Le Tribunal administratif d'Amiens a rejeté comme manifestement irrecevable la requête de M. B... contestant un arrêté préfectoral de refus de séjour, d'obligation de quitter le territoire et d'interdiction de retour. Le requérant n'avait pas respecté l'obligation de transmettre chaque pièce jointe par un fichier distinct, conformément à l'article R. 414-5 du code de justice administrative. Malgré une demande de régularisation restée sans effet sur ce point, la requête a été rejetée sur le fondement du 4° de l'article R. 222-1 du même code.
Texte intégral
Vu la procédure suivante :
Par une requête et un mémoire, enregistrés les 11 et 26 octobre 2025,
M. A... B... doit être regardé comme demandant au tribunal, dans le dernier état de ses écritures :
1°) d’annuler l’arrêté du 9 septembre 2025 par lequel le préfet de l’Oise a refusé de l’admettre au séjour au titre de l’asile, a abrogé son document provisoire de séjour, lui a fait obligation de quitter le territoire français dans un délai de trente jours et a prononcé à son encontre une interdiction de retour sur le territoire français d’une durée d’un an ;
2°) d’enjoindre au préfet de l’Oise de réexaminer sa demande d’admission au séjour au titre de l’asile, de lui délivrer une nouvelle convocation et de lui délivrer une attestation de prolongation d’instruction ou un récépissé l’autorisant à séjourner en France, y travailler et y revenir en cas de séjour à l’étranger, d’une durée d’au moins six mois, à compter de la notification de la décision à intervenir.
Par un courrier du 14 octobre 2025, M. B... a été invité, en application de l’article R. 414-5 du code de justice administrative, à régulariser sa requête dans un délai de quinze jours, en transmettant chacune des pièces jointes à l’appui de sa requête par fichiers distincts.
Vu les autres pièces du dossier.
Vu le code de justice administrative.
Considérant ce qui suit :
1. D’une part, aux termes de l’article R. 222-1 du code de justice administrative « (…) les présidents de formation de jugement des tribunaux (...) peuvent, par ordonnance : (…) / 4° Rejeter les requêtes manifestement irrecevables, lorsque (…) elles n’ont pas été régularisées à l’expiration du délai imparti par une demande en ce sens (…) ».
2. D’autre part, aux termes de l’article R. 414-5 du même code, applicable lorsque, comme en l’espèce, la requête est présentée par le téléservice mentionné à son article
R. 414-2 du code de justice administrative : « (…) Le requérant transmet chaque pièce par un fichier distinct, à peine d'irrecevabilité de sa requête (…) ».
3. Il ressort des pièces du dossier que les pièces jointes à la requête de M. B..., qui a été enregistrée le 11 octobre 2025 au moyen de l’application mentionnée à l’article
R. 414-2 du code de justice administrative, ont été transmises sous le format d’un fichier unique, notamment l’ensemble des pièces produites sous le même fichier dénommé “Justificatifs d’attaches en France” sans que les pièces transmises ne constituent des séries homogènes.

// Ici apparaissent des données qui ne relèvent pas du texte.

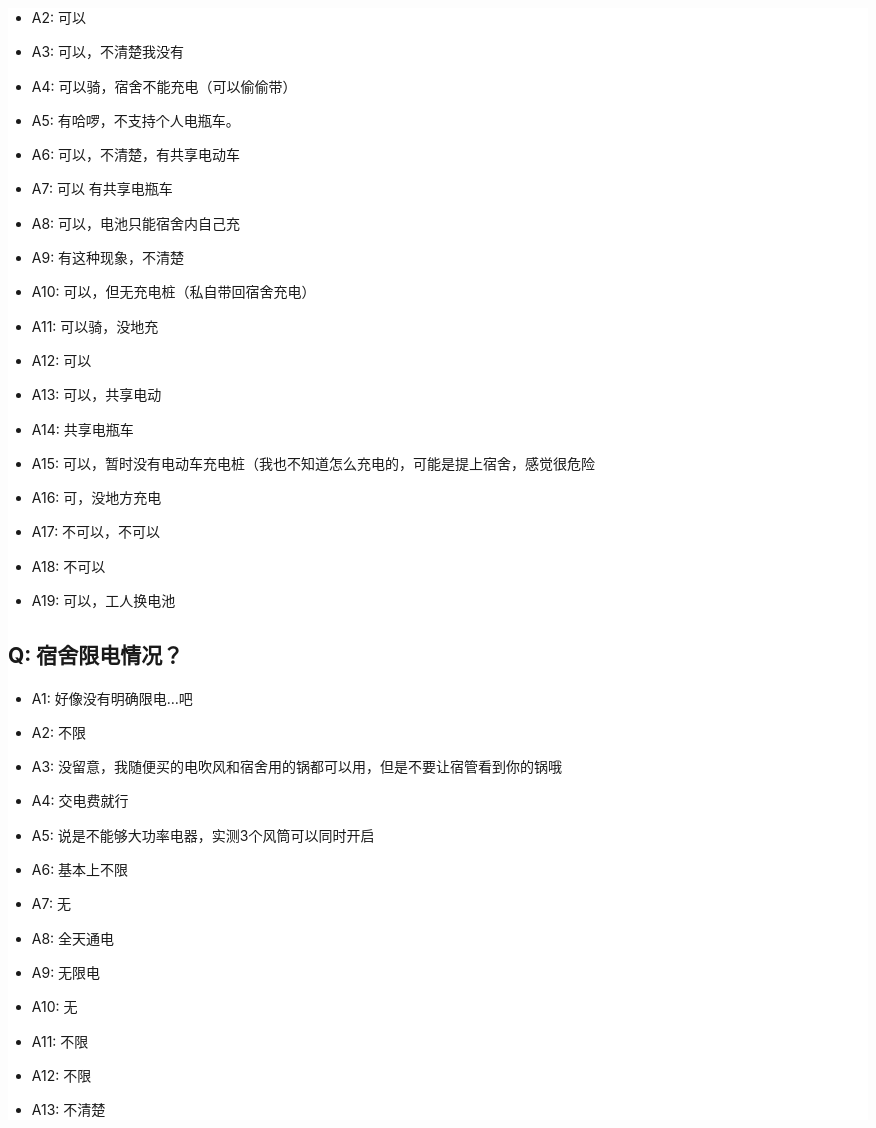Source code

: - A2: 可以

- A3: 可以，不清楚我没有

- A4: 可以骑，宿舍不能充电（可以偷偷带）

- A5: 有哈啰，不支持个人电瓶车。

- A6: 可以，不清楚，有共享电动车

- A7: 可以 有共享电瓶车

- A8: 可以，电池只能宿舍内自己充

- A9: 有这种现象，不清楚

- A10: 可以，但无充电桩（私自带回宿舍充电）

- A11: 可以骑，没地充

- A12: 可以

- A13: 可以，共享电动

- A14: 共享电瓶车

- A15: 可以，暂时没有电动车充电桩（我也不知道怎么充电的，可能是提上宿舍，感觉很危险

- A16: 可，没地方充电

- A17: 不可以，不可以

- A18: 不可以

- A19: 可以，工人换电池

## Q: 宿舍限电情况？

- A1: 好像没有明确限电…吧

- A2: 不限

- A3: 没留意，我随便买的电吹风和宿舍用的锅都可以用，但是不要让宿管看到你的锅哦

- A4: 交电费就行

- A5: 说是不能够大功率电器，实测3个风筒可以同时开启

- A6: 基本上不限

- A7: 无

- A8: 全天通电

- A9: 无限电

- A10: 无

- A11: 不限

- A12: 不限

- A13: 不清楚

4. Par un courrier du 14 octobre 2025 communiqué par cette même application informatique, mis à sa disposition le même jour et dont il a pris connaissance le 16 octobre 2025, M. B... a été invité à régulariser sa requête dans un délai de quinze jours, à peine d’irrecevabilité, en transmettant au tribunal chacune des pièces jointes à sa requête par un fichier distinct. Si le requérant a ultérieurement produit de nouvelles pièces après cette demande de régularisation, il n’a en revanche pas régularisé celles initialement jointes à sa requête en les déposant dans des fichiers distincts dans le délai imparti, en méconnaissance des dispositions de l’article R. 414-5 du code de justice administrative. Par suite, la requête de M. B... est entachée d’une irrecevabilité manifeste et doit, dès lors, être rejetée en application des dispositions du 4° de l’article R. 222-1 du code de justice administrative.
ORDONNE :
Article 1er : La requête de M. B... est rejetée.
Article 2 : La présente ordonnance sera notifiée à M. A... B....
Fait à Amiens, le 21 janvier 2026.
Le président de la 3ème chambre,
signé
S. Thérain
La République mande et ordonne au préfet du Val-d’Oise en ce qui le concerne ou à tous commissaires de justice à ce requis, en ce qui concerne les voies de droit commun contre les parties privées, de pourvoir à l’exécution de la présente ordonnance.